### TEXTO DEL DOCUMENTO:
========

¿Qué pasa a las 12 de la noche de todos los 24 de diciembre, desde hace algunos siglos, en el mundo católico occidental, como para que la gente medio que se aloque, sienta una emoción casi atmosférica y en algunos casos crea que, literalmente, nace un Niño que es Dios? En la Naturaleza no pasa nada, salvo –dependiendo de en qué hemisferio estemos- algunas nevadas que podrían hacer que el mismísimo Papá Noel se refugie asustado.
En el Cielo no está, físicamente, la Estrella de Belén, ni en el medio del campo corren los pastores. Tampoco se mueven más los peces en el río, como dice uno de los más melosos villancicos, ni esa Noche es necesariamente de Paz, sobre todo en los lugares donde la guerra ha barrido con todos los pesebres y esperanzas posibles. Aún así, todo eso –ese anhelo inocente de querer que todo sea lindo- ocurre en nuestra transida imaginación.
Es nuestra mente –y nuestro corazón, vamos, no seamos, tan devotamente racionales- se licua ese deseo ingenuo, que luego se vuelve colectivo y que, casi inevitablemente, termina clavado por una compulsión consumista y comercial. Y, sin embargo, el impulso está allí, pobre pero presente, decadente pero anhelante. Es lo que tenemos y, sospecho, esto ha ocurrido en parte porque hemos operado sin anestesia a la palabra ‘caridad’.

========

### REGISTROS SIN PROCESAR:

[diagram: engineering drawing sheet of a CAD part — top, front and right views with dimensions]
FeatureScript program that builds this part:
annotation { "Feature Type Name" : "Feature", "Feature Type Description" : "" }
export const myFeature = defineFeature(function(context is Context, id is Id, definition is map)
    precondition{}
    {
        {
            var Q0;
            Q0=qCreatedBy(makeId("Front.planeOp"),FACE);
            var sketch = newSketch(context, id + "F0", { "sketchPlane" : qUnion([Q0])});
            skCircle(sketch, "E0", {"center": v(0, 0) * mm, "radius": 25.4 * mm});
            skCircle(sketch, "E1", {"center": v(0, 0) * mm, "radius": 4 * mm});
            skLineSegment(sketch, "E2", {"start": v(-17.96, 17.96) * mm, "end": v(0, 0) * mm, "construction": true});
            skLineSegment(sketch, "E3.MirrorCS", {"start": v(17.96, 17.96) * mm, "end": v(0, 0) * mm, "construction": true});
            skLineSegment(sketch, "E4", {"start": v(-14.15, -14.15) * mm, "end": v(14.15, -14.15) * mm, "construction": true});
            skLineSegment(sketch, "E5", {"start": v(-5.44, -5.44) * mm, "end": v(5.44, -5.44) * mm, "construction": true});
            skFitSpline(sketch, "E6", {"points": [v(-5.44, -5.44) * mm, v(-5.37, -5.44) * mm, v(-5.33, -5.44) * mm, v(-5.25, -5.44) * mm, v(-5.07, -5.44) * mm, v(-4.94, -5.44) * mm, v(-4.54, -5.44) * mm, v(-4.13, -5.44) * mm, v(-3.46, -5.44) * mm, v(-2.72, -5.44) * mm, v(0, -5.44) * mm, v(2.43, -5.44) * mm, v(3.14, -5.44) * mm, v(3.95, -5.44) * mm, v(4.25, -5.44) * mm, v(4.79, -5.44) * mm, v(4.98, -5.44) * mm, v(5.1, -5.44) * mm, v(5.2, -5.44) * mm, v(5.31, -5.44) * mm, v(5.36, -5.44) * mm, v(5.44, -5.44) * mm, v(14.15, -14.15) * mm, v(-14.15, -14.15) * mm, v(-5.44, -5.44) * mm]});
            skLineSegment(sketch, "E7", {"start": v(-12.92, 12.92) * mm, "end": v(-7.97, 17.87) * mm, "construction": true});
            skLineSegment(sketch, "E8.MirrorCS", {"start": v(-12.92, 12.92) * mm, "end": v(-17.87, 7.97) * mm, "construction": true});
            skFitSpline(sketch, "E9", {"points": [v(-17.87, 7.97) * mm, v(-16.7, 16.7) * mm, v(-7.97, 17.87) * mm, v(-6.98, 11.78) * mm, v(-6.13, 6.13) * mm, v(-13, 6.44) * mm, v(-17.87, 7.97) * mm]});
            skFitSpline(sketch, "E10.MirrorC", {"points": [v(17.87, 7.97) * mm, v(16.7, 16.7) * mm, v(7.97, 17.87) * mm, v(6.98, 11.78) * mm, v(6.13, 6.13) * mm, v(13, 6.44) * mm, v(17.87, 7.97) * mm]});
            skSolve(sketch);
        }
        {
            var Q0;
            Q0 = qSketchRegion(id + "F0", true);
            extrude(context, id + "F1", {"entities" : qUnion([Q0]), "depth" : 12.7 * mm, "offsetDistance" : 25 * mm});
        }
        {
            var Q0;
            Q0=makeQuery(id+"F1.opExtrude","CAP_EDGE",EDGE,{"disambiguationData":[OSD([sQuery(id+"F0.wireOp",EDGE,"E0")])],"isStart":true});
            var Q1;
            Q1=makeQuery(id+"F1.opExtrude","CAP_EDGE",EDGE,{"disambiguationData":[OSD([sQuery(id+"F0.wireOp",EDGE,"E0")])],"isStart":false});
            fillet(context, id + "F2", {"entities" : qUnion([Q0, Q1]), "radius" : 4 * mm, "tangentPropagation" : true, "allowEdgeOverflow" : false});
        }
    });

========

### TAREA A:
Copia del texto sobre la Nochebuena el pasaje que va de "En el Cielo" a "nuestra transida imaginación.", ambos incluidos.
### TAREA B:
Escribe lo que sigue del texto sobre la Nochebuena a partir de su última oración.
Los registros no hacen falta para nada.

### RESPUESTA CORRECTA A:
En el Cielo no está, físicamente, la Estrella de Belén, ni en el medio del campo corren los pastores. Tampoco se mueven más los peces en el río, como dice uno de los más melosos villancicos, ni esa Noche es necesariamente de Paz, sobre todo en los lugares donde la guerra ha barrido con todos los pesebres y esperanzas posibles. Aún así, todo eso –ese anhelo inocente de querer que todo sea lindo- ocurre en nuestra transida imaginación.

### RESPUESTA CORRECTA B:
Aunque el significado, vital creo yo, de la caridad es la solidaridad con los semejantes, la entrega desinteresada, su acepción más conocida es la de la limosna, la del resto que va hacia los que piden el chorreo en las calles o debajo de la mesa. Quizás, por eso, la Navidad a algunos les parece vacua, hipócrita, hasta oscura o inoportuna, en la medida que, como dice el cantautor chileno Eduardo Peralta, sirve “para esconder la realidad”.
En el entorno más cercano, sin embargo, queda el consuelo del abrazo sincero, de la ternura que sobrevive en medio del tráfago comercial, como una estrella solitaria que, empeñosa, trata de aplacar el vacío creado por las enésimas campañas de compre cualquier cosa. Sin ese oxígeno familiar esta fiesta sería una completa farsa, un espasmo de mentira creado por un sistema donde todo se compra, se vende y se trafica.
La caridad, entonces, rescata a la Navidad, cuando puede. La recoge no solo de las calles u hospicios tristes; la hace crecer en medio de abrazos paternales, maternales, fraternos, amistosos. La caridad, según San Pablo, es servicial, paciente; no es envidiosa, no se engríe. Y sobre todo no busca su interés ni se alegra de la injusticia. De acuerdo al apóstol atormentado, además, no acabará nunca, trascenderá a ciencias y profecías.
¿Nos la creemos? Puede sonar difícil en un mundo sembrado de tragedias, o en un país tasajeado por la violencia, ya sea en la selva, las ciudades o el Ande. Puede ser inútil en un escenario en el cual se puede hablar de ‘grados de inversión’ en medio de persistentes sismos de pobreza de inequidad. Puede ser iluso en un tiempo en el cual ni siquiera somos capaces de salvar a nuestra Tierra de los herodianos gases invernadero.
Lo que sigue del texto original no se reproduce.